Ottawa Carleton Institute for Physics, Carleton University Campus, 1125 Colonel By Drive, Ottawa, Ontario K1S 5B6, Canada.
Med Phys. 2011 Feb;38(2):1081-8. doi: 10.1118/1.3532818.
Recent Monte Carlo calculations of beam quality conversion factors for ion chambers that use high-Z electrodes [B. R. Muir and D. W. O. Rogers, Med. Phys. 37, 5939-5950 (2010)] have shown large deviations of kQ values from values calculated using the same techniques as the TG-51 and TRS-398 protocols. This report investigates the central electrode correction factor, Pcel, for these chambers.
Ionization chambers are modeled and Pcel is calculated using the EGSnrc user code egs_chamber for three cases: in photon and electron beams under reference conditions; as a function of distance from an iridium-192 point source in a water phantom; and as a function of depth in a water phantom on which a 200 kVp x-ray source or 6 MV beam is incident.
In photon beams, differences of up to 3% between Pcel calculations for a chamber with a high-Z electrode and those used by TG-51 for a 1 mm diameter aluminum electrode are observed. The central electrode correction factor for a given value of the beam quality specifier is different depending on the amount of filtration of the photon beam. However, in an unfiltered 6 MV beam, Pcel, varies by only 0.3% for a chamber with a high-Z electrode as the depth is varied from 1 to 20 cm in water. The difference between Pcel calculations for chambers with high-Z electrodes and TG-51 values for a chamber with an aluminum electrode is up to 0.45% in electron beams.
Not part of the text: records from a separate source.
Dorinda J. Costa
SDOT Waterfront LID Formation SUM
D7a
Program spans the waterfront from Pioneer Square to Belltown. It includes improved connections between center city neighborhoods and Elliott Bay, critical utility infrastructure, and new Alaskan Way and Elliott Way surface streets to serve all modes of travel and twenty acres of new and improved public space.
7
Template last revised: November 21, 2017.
The central electrode correction, which is roughly proportional to the chambers absorbed dose sensitivity, is found to be large and variable as a function of distance for chambers with high-Z and aluminum electrodes in low-energy photon fields.
In this work, ionization chambers that employ high-Z electrodes have been shown to be problematic in various situations. For beam quality conversion factors, the ratio of Pcel in a beam quality Q to that in a Co-60 beam is required; for some chambers, kQ is significantly different from current dosimetry protocol values because of central electrode effects. It would be best for manufacturers to avoid producing ion chambers that use high-Z electrodes.
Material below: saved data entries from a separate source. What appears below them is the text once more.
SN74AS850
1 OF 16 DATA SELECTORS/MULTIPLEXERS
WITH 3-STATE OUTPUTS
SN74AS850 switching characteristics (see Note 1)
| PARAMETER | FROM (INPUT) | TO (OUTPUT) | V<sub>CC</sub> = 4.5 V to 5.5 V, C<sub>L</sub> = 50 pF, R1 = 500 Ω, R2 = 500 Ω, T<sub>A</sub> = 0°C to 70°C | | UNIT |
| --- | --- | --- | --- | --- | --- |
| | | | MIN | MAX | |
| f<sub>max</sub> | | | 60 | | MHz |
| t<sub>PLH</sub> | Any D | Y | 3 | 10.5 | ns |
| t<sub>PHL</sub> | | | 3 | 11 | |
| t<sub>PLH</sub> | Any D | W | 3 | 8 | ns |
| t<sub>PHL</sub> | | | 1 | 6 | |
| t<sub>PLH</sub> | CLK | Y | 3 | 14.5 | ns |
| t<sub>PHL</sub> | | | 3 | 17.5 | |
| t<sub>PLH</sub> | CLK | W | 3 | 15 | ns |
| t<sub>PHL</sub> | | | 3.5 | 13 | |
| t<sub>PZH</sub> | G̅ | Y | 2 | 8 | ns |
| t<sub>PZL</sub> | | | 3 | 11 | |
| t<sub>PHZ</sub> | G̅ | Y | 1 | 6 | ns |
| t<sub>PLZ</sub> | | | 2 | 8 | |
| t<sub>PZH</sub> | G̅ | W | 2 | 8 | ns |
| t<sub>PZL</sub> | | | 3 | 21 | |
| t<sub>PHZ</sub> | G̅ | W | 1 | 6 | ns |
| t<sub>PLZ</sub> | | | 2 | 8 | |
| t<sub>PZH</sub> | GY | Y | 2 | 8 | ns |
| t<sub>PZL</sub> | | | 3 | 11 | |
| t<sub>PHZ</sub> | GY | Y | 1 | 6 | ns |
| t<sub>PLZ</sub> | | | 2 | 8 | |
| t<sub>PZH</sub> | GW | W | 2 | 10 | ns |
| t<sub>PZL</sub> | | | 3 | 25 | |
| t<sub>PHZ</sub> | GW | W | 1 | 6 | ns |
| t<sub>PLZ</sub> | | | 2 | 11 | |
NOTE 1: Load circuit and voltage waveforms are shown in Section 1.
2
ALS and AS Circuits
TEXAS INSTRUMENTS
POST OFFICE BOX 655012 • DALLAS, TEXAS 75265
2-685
最近使用高 Z 电极的离子室的束质量转换因子的蒙特卡罗计算[B. R. Muir 和 D. W. O. Rogers,医学物理学 37,5939-5950(2010)]表明,kQ 值与 TG-51 和 TRS-398 协议中使用的相同技术计算的值存在很大偏差。本报告研究了这些腔室的中心电极校正因子 Pcel。
使用 EGSnrc 用户代码 egs_chamber 对三种情况进行建模并计算 Pcel:在参考条件下的光子和电子束中;在水模体中铱-192 点源的距离处;以及在水模体上入射 200 kVp X 射线源或 6 MV 束的深度处。
在光子束中,观察到具有高 Z 电极的腔室的 Pcel 计算值与 TG-51 用于直径 1 毫米的铝电极的值之间的差异高达 3%。给定束质量指示符的值的中心电极校正因子取决于光子束的过滤量。然而,在未过滤的 6 MV 束中,当水深处从 1 到 20 cm 变化时,具有高 Z 电极的腔室的 Pcel 仅变化 0.3%。具有高 Z 电极的腔室的 Pcel 计算值与 TG-51 用于铝电极的腔室的计算值之间的差异在电子束中高达 0.45%。中心电极校正因子大致与腔室的吸收剂量灵敏度成正比,在低能光子场中,具有高 Z 和铝电极的腔室的距离变化很大且变化很大。
在这项工作中,已经表明在各种情况下使用高 Z 电极的离子室存在问题。对于束质量转换因子,需要束质量 Q 中的 Pcel 与 Co-60 束中的 Pcel 之比;对于某些腔室,由于中心电极效应,kQ 与当前剂量学协议值显着不同。制造商最好避免生产使用高 Z 电极的离子室。